Below this line is the material. Write out only its lines from the one containing "left wrist: (426, 413)" through the one containing "right eye: (661, 363)", both kept, exactly.

Source information |
....
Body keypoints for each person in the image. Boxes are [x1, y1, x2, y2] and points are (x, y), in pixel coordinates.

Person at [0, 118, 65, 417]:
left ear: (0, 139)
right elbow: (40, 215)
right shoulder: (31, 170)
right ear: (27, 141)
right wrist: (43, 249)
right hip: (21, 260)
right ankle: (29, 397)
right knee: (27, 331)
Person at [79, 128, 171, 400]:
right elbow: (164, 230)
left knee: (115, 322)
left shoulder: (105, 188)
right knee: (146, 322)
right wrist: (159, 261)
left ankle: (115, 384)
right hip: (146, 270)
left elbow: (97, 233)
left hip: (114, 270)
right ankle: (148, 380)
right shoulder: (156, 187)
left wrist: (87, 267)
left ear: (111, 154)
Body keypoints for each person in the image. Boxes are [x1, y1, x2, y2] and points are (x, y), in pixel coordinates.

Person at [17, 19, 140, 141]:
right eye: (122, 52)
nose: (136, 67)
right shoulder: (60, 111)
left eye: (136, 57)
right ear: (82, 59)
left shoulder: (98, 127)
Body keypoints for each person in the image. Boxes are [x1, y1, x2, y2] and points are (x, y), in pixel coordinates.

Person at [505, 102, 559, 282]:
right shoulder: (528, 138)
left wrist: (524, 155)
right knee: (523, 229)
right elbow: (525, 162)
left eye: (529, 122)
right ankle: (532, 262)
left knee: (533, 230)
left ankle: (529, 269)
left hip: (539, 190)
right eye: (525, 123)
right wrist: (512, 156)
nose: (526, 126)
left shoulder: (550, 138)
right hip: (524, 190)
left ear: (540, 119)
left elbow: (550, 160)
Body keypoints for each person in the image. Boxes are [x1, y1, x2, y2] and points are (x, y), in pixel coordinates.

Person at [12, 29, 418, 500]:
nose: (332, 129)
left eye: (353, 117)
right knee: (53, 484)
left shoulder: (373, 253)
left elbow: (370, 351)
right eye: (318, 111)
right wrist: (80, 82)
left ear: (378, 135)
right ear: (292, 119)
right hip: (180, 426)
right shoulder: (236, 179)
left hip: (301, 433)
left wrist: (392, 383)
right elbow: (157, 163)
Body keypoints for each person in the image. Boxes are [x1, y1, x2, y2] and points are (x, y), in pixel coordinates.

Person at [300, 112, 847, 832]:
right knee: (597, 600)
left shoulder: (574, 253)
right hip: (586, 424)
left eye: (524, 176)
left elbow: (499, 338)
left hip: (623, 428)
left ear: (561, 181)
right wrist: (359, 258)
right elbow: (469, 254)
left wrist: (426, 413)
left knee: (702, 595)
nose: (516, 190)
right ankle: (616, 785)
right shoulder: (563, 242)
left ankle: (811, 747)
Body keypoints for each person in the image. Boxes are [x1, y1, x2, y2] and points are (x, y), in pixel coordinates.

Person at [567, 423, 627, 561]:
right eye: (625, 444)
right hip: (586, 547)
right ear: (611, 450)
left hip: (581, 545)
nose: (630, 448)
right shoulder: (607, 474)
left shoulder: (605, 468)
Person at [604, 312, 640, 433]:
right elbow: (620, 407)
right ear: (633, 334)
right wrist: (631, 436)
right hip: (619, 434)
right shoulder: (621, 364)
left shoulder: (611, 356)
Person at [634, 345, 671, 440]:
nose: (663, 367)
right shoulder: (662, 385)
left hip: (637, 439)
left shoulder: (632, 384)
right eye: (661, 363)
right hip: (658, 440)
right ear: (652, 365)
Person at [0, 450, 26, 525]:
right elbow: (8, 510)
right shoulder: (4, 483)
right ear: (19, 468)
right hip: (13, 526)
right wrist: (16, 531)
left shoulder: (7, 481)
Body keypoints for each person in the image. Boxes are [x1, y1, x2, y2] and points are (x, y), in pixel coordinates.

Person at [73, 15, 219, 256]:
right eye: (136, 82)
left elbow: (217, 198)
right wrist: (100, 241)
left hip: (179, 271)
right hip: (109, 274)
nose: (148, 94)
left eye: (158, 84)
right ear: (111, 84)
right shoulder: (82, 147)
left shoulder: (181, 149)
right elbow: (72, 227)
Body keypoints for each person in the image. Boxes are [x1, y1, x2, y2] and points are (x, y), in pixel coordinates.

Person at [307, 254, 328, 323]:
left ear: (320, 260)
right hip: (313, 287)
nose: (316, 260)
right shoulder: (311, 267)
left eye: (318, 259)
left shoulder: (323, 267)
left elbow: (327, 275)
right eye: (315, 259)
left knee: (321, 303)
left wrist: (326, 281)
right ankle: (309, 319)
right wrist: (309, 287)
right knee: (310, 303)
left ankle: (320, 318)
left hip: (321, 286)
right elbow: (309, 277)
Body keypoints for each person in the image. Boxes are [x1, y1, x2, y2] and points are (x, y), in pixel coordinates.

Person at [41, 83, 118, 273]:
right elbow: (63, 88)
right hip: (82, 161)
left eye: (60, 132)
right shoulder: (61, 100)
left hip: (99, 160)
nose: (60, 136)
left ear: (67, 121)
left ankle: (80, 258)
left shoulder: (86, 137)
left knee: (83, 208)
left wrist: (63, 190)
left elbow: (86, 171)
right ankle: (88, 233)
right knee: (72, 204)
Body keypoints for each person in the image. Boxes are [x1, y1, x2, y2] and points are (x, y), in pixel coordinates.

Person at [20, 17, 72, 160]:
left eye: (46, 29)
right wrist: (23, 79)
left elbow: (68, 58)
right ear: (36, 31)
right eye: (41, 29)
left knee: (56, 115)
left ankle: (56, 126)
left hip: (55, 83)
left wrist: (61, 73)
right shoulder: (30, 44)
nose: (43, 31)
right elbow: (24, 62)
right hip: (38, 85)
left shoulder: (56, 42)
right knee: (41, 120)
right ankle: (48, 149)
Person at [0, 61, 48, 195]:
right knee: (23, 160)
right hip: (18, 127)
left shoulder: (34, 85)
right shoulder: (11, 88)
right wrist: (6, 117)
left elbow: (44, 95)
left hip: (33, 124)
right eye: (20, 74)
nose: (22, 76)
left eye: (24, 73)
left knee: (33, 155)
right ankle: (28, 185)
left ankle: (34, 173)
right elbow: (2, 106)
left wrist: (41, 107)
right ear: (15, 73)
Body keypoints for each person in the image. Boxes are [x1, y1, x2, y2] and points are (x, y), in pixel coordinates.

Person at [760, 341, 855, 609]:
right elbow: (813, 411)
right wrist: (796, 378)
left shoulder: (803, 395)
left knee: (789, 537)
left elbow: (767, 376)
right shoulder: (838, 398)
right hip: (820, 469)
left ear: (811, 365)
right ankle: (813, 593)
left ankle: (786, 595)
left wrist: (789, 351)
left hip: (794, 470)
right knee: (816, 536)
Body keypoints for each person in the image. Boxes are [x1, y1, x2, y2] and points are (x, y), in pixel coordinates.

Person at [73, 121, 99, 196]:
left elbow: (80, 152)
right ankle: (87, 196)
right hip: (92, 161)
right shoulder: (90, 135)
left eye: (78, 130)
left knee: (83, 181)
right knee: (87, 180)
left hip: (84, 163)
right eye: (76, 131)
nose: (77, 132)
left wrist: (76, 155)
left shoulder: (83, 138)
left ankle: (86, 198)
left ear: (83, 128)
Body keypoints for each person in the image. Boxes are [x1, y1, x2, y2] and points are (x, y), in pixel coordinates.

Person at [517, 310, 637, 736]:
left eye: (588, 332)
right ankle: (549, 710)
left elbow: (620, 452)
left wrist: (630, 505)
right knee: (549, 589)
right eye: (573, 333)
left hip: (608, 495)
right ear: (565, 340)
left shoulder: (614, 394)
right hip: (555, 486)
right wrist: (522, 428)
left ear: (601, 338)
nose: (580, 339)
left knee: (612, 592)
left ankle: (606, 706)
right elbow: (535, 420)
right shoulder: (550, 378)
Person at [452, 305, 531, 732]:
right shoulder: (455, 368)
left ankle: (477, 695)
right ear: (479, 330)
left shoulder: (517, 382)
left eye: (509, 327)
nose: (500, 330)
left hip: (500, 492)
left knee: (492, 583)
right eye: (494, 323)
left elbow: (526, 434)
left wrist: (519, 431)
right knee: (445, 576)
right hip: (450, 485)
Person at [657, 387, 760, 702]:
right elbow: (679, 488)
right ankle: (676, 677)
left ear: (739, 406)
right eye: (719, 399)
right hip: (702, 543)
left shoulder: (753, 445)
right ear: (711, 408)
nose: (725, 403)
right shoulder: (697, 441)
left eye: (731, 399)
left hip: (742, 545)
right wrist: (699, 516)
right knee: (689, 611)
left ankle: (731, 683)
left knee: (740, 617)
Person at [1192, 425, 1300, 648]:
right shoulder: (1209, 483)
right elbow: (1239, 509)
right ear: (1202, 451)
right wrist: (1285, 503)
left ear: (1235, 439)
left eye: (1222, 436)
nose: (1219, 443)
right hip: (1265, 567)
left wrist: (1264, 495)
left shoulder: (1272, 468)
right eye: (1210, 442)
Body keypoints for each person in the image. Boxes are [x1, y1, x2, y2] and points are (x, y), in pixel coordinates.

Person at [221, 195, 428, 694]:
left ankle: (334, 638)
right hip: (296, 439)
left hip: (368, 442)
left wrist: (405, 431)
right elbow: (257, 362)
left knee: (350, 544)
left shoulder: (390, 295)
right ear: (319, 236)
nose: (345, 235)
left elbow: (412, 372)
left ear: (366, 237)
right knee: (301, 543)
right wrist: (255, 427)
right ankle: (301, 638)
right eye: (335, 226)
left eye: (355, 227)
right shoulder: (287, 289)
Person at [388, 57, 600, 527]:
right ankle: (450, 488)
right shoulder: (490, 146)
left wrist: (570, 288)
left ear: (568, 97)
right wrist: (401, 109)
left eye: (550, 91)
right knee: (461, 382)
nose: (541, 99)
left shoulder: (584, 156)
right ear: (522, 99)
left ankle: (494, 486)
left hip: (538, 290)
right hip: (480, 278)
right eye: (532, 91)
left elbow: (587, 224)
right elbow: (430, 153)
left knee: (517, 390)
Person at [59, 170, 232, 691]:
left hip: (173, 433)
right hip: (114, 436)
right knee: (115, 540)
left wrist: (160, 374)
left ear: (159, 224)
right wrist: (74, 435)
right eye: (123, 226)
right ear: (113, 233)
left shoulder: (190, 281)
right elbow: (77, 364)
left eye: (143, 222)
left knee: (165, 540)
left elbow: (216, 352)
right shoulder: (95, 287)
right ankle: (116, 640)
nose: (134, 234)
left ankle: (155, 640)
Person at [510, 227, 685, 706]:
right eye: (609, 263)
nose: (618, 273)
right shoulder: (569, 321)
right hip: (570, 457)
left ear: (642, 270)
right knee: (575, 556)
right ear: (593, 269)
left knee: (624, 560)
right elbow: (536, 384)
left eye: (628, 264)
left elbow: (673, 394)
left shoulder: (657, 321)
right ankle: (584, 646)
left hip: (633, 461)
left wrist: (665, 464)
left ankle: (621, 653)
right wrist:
....
Output for this task |
left wrist: (426, 413)
left knee: (702, 595)
nose: (516, 190)
right ankle: (616, 785)
right shoulder: (563, 242)
left ankle: (811, 747)
Body keypoints for each person in the image. Boxes are [x1, y1, x2, y2] and points are (x, y), in pixel coordinates.

Person at [567, 423, 627, 561]:
right eye: (625, 444)
right hip: (586, 547)
right ear: (611, 450)
left hip: (581, 545)
nose: (630, 448)
right shoulder: (607, 474)
left shoulder: (605, 468)
Person at [604, 312, 640, 433]:
right elbow: (620, 407)
right ear: (633, 334)
right wrist: (631, 436)
right hip: (619, 434)
right shoulder: (621, 364)
left shoulder: (611, 356)
Person at [634, 345, 671, 440]:
nose: (663, 367)
right shoulder: (662, 385)
left hip: (637, 439)
left shoulder: (632, 384)
right eye: (661, 363)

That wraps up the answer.